Dazu wurden zunächst mit dem Spring-Framework, JPA/Hibernate, RabbitMQ, Node.js, React und Sass fast ausnahmslos moderne Open Source Komponenten als zentrale Technologien gewählt, welche die Anforderungen an Sicherheit, Performanz, Skalierbarkeit, Zukunftssicherheit und Konnektivität erfüllen und deren Einsatz gleichzeitig nicht das Projekt-Budget zu sehr belasten.

Als grundlegendes Architektur-Pattern wurde eine Microservice-Architektur gewählt. Die Bestandssoftware wird dabei wie ein Modul behandelt, das über Schnittstellen angesprochen werden kann, etwa um Daten zu exportieren und automatisiert in das neue System einzupflegen oder um Funktionalitäten weiterzuverwenden, bis sie schließlich durch eine Entsprechung im neuen System ersetzt werden. Da der alte Code irgendwann komplett ersetzt werden soll, muss dabei immer darauf geachtet werden, dass die beiden Systeme nicht zu stark miteinander verwoben werden, man spricht hier von „loser Kopplung“. Diesen Verbund nennen wir Hybrid-System.

Ein zentraler Login-Mechanismus wird durch Keycloak als Open Source Lösung für sogenanntes „Identity and Access Management“ bereitgestellt, sodass alle Anwender*innen nach dem Login automatisch in beiden Systemen angemeldet sind. Bei den Datenbanken können weiterhin die von den jeweiligen Kunden präferierten Komponenten genutzt und auf die aktuellsten Versionen umgestellt werden. Um eine größtmögliche Vereinheitlichung der Services zu erreichen, aus denen SON und ON2 wiederum bestehen, setzen wir auf Virtualisierung in Form von Docker-Containern.

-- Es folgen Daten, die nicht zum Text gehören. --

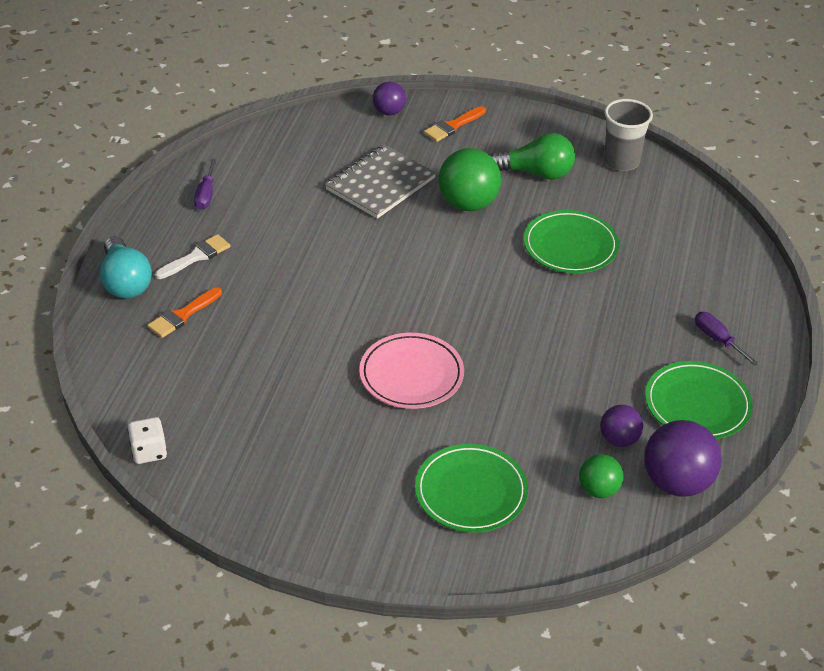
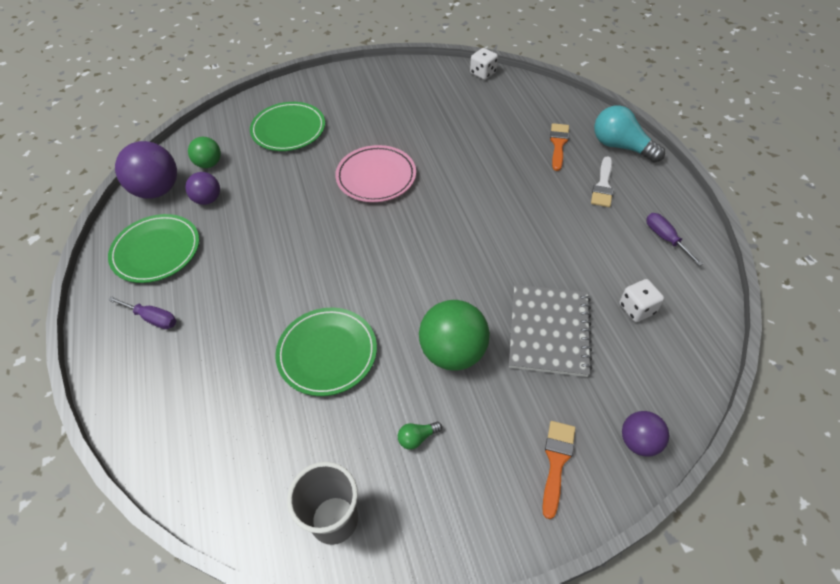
camera: 150 degrees right, 10 degrees up
(296, 166) = (637, 309): none -> white dice
(536, 173) = (417, 438): green light bulb -> green light bulb, size x0.45

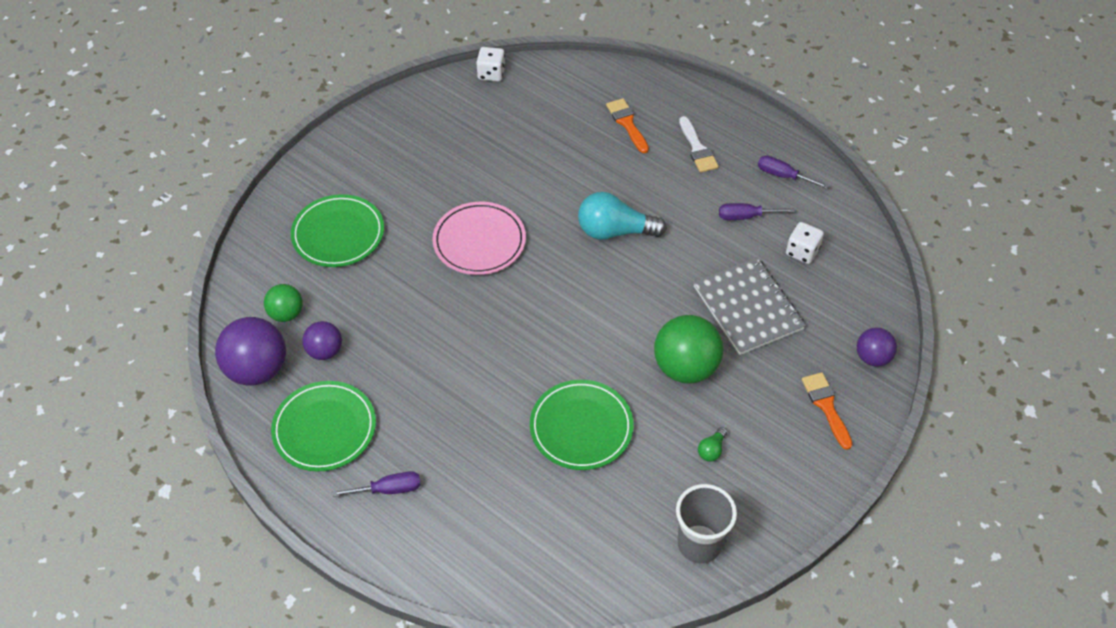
camera: 35 degrees left, 0 degrees up
(605, 255) = (745, 216): none -> purple screwdriver
(620, 146) = (685, 100): turquoise light bulb -> turquoise light bulb (614, 231)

Cross-funktionale Scrum-Teams und orthogonal verzahnte Communitys im Entwicklungsprozess

Um ein solch komplexes Software-Projekt von Anfang an adäquat aufzugleisen, wurde der Fundus an Entwicklern bei SEITENBAU sukzessive aufgestockt. Aus anfänglich einem Entwicklungs-Team wurden mit der Zeit drei cross-funktionale Scrum-Teams aufgebaut. Dadurch können Features von Design und Frontend über Backend bis hin zu betrieblichen Aspekten, vollständig („end to end“) von einem einzelnen Team umgesetzt werden. Auch der nötige Austausch zwischen Support und Entwicklung findet in jedem Team statt.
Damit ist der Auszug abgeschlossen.